▶ Directions for this task
Pull out every line in the data that has the string "ELEMENTY" in it.

[Saved entries]
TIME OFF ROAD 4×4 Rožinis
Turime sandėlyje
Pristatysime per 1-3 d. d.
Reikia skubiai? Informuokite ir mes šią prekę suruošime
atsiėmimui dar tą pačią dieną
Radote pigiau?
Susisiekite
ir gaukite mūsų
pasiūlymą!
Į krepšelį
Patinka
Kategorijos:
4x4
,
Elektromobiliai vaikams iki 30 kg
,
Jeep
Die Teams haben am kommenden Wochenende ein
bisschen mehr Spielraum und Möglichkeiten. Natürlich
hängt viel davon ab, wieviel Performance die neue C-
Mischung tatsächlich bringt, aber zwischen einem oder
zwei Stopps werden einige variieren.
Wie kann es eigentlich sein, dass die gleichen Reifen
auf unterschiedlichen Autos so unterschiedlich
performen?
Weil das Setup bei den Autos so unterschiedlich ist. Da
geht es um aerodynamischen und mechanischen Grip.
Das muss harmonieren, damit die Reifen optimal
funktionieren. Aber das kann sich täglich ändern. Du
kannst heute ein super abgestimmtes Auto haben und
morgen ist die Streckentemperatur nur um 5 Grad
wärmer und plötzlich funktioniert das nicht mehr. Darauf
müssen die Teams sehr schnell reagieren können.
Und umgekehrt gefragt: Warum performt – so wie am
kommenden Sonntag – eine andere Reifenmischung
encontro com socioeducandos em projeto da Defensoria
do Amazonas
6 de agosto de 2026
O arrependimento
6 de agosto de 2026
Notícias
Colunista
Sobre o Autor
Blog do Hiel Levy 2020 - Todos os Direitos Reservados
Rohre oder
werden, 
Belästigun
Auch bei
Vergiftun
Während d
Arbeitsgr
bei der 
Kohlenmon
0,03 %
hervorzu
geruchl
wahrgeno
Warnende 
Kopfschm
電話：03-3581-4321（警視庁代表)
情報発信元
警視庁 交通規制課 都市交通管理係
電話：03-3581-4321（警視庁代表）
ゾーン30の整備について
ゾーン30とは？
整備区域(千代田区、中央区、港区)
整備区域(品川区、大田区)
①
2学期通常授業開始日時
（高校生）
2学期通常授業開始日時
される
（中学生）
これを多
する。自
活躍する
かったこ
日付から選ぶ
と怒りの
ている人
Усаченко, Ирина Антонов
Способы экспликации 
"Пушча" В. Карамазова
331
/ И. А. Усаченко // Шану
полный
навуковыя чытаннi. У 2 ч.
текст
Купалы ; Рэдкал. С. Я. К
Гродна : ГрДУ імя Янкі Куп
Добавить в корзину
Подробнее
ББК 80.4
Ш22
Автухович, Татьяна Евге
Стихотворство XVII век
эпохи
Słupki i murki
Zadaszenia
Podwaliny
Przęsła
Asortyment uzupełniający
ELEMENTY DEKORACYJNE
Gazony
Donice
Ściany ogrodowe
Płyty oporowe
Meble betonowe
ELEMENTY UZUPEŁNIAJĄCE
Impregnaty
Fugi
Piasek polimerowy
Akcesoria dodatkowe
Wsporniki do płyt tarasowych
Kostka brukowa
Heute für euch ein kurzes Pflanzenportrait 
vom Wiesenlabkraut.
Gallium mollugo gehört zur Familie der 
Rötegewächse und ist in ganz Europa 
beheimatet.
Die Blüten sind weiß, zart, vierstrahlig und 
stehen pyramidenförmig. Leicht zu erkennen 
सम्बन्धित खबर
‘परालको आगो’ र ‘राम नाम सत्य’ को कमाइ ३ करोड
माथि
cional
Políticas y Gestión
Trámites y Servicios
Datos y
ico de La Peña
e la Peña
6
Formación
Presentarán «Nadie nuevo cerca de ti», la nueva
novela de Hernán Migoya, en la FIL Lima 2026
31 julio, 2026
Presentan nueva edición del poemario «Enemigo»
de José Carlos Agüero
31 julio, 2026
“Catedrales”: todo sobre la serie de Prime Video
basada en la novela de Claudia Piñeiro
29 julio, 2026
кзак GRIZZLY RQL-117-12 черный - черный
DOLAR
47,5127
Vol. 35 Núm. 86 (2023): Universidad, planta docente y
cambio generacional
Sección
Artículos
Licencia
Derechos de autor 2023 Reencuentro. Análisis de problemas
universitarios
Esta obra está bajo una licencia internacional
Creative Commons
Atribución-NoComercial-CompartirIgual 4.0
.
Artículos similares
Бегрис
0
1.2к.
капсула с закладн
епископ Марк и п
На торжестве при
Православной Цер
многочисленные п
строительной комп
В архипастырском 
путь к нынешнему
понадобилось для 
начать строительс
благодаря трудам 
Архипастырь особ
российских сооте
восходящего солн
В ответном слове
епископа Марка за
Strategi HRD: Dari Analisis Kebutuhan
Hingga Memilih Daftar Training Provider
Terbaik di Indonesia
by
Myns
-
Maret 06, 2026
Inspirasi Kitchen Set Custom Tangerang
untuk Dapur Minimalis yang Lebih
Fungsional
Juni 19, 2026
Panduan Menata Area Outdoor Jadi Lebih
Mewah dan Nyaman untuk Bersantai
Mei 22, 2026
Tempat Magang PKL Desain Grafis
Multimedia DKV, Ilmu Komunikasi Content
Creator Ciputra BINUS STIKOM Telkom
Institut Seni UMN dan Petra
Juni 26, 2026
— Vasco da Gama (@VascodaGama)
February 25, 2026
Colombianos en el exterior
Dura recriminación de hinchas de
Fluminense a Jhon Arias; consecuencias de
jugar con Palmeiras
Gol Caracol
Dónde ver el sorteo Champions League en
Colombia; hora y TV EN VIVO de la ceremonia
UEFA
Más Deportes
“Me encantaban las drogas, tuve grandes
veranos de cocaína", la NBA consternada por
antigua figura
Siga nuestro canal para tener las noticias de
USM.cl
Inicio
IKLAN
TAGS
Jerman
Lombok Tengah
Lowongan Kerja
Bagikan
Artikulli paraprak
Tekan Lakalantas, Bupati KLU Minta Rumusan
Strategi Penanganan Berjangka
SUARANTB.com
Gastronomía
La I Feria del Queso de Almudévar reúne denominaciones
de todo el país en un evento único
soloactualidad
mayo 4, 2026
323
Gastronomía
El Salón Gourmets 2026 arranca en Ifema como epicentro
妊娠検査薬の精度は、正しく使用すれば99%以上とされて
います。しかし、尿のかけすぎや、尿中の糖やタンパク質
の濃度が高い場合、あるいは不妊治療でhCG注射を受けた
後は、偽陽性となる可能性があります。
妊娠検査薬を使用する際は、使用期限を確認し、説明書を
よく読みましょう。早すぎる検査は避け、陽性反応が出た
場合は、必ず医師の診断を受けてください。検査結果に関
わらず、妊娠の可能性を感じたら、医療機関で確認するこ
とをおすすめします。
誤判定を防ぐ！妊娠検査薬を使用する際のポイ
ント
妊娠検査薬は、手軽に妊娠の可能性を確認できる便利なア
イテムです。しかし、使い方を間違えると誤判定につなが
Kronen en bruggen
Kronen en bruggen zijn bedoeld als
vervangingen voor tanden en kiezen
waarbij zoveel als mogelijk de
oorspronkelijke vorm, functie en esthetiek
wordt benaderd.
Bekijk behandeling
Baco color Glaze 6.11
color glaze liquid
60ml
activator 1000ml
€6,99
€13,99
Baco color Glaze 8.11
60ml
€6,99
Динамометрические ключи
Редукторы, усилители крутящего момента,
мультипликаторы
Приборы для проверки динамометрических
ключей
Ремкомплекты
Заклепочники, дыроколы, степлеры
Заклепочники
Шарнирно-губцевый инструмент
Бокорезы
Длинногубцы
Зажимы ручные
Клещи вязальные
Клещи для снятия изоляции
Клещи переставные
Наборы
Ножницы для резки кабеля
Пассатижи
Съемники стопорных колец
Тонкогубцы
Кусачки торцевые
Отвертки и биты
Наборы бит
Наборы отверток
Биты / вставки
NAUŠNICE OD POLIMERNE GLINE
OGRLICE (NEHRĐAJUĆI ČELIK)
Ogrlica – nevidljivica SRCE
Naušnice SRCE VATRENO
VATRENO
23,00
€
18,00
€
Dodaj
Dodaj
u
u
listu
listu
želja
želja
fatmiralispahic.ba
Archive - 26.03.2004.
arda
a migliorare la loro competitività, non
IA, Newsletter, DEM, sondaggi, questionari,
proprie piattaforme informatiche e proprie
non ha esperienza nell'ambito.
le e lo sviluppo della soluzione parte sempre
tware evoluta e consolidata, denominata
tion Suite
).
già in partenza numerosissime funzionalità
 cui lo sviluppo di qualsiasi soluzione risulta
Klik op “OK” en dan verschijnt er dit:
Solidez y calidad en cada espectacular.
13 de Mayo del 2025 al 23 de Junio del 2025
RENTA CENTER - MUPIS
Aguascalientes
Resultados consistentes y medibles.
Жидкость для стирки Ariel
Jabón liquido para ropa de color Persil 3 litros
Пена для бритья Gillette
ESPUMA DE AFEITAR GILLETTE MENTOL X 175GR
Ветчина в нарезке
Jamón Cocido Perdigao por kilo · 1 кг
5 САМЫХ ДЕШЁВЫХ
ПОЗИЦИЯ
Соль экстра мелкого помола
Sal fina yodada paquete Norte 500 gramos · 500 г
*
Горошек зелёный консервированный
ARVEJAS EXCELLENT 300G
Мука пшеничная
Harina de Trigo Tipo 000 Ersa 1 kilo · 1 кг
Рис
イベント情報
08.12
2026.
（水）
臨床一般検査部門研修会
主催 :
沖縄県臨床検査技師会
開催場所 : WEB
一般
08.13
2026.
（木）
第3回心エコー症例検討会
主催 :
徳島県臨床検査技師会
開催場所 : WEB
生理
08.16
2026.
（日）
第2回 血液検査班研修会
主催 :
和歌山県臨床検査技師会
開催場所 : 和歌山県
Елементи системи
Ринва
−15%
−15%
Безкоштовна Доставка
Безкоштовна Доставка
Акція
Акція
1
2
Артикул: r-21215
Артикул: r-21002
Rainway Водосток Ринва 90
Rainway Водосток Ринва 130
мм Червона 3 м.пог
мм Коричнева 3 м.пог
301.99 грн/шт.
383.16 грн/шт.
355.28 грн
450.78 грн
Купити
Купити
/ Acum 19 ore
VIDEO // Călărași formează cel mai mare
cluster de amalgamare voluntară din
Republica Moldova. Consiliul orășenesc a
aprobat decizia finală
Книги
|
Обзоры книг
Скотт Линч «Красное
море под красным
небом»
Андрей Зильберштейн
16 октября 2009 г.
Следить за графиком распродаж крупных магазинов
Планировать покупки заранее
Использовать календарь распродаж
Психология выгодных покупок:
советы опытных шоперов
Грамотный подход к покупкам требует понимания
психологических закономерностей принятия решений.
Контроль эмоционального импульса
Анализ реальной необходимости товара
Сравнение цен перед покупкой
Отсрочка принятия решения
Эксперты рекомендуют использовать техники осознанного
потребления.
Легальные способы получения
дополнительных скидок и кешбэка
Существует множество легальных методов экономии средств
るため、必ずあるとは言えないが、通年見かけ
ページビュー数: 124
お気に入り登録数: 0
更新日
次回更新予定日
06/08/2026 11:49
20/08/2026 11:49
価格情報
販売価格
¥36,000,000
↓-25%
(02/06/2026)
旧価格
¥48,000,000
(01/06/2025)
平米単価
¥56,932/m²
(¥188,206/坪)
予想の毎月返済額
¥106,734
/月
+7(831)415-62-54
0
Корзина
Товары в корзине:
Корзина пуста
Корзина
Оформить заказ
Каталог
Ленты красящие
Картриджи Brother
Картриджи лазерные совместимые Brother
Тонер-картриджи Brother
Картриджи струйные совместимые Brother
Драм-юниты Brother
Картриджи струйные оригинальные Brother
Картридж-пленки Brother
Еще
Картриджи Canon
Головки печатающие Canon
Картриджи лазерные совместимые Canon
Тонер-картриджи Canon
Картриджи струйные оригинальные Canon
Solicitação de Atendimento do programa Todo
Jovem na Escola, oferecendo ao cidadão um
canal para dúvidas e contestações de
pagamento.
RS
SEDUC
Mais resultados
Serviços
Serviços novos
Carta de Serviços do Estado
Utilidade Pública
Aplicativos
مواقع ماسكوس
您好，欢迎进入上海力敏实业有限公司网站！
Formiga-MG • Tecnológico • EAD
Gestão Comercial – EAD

▶ Written answer
ELEMENTY DEKORACYJNE
ELEMENTY UZUPEŁNIAJĄCE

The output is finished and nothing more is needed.